Backers of preserving the church packed the City Council chambers to seek such a commission.

A City Council committee will consider the request in a public meeting at 6 p.m. on Monday, June 3.

Bishop Peter Libasci has decided to raze the 1929 church before selling the property. He has not revealed the name of the buyer.

City Councilors on Tuesday also ordered City Manager Scott Myers to write a letter to church leaders asking for the buyer's name so the city can understand what the property will be used for and asking for the cost of demolition to see if there are other options.

Tara Shore, program and operations manager at Belknap Mill, spoke on behalf of a group that wants to save the church.

“The announcement that St. Joseph’s Church is targeted for demolition is a sad reminder of what this city experienced during urban renewal during the 1970s,” she said. “We must remember that, once a monument of this city’s heritage and culture is destroyed, it is gone forever.

“Historic preservation is not always the easy path, but it is often the right path to ensure the integrity and future of our community’s culture.”

Jane Whitehead, chairman of the Laconia Heritage Commission, said districts set up to preserve historic areas often raise property values.

She said that even buildings on the National Registry of Historic Places can be lost if they are not in such a district.

“A district maintains more than the individual sterile buildings, it would maintain the character of the entire zone, the open spaces, the views,” she said.

Rep.
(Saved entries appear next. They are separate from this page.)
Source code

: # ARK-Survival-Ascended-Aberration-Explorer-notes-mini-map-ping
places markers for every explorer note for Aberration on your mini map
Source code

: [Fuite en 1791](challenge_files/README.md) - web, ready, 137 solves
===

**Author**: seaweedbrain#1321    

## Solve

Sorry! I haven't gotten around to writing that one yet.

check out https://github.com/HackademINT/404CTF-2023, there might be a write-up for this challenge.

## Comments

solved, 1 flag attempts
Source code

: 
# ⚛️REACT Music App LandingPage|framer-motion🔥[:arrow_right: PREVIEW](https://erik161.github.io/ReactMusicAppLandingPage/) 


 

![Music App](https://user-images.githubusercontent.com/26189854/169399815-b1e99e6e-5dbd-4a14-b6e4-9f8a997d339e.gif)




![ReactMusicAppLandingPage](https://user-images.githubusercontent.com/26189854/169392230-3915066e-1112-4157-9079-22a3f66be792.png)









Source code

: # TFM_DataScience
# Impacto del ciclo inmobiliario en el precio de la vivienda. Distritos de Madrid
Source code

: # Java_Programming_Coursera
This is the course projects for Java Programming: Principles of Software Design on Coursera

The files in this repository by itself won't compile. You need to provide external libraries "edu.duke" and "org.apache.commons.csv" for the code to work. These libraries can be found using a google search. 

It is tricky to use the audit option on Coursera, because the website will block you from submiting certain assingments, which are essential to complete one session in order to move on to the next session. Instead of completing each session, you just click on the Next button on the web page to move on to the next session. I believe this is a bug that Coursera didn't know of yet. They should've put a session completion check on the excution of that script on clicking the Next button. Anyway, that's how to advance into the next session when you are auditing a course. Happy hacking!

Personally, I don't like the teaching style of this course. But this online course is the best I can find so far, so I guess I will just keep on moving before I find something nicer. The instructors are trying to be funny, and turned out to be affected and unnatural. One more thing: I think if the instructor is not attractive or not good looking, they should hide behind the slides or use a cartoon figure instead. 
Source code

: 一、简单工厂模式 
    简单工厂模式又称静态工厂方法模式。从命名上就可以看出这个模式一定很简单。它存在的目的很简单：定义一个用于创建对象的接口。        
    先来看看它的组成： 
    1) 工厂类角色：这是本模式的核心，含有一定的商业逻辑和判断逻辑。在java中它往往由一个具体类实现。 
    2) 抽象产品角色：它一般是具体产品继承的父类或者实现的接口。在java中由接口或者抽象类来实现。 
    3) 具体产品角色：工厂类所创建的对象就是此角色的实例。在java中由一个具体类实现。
Charlie St. Clair, D-Laconia, who owns an antique center in downtown Laconia, said that, aside from the church, other historic buildings in the area, including the library and the train station, could one day be destroyed if a district is not created.

“Anything is possible without this being in place,” he said. “I think we have a duty to the future, not to the past, to protect what is so important to history.”

Mayor Ed Engler was not at the Tuesday night City Council meeting. He was recently released from a hospital following medical treatment.

He said a historic district commission “is worth taking a look at.

“It’s not a step to be hurried, there are a lot of potential consequences.”

Engler said personal property rights must be considered and that, if a commission were created, it could potentially have sway over hundreds of buildings, down to small details of repair and construction.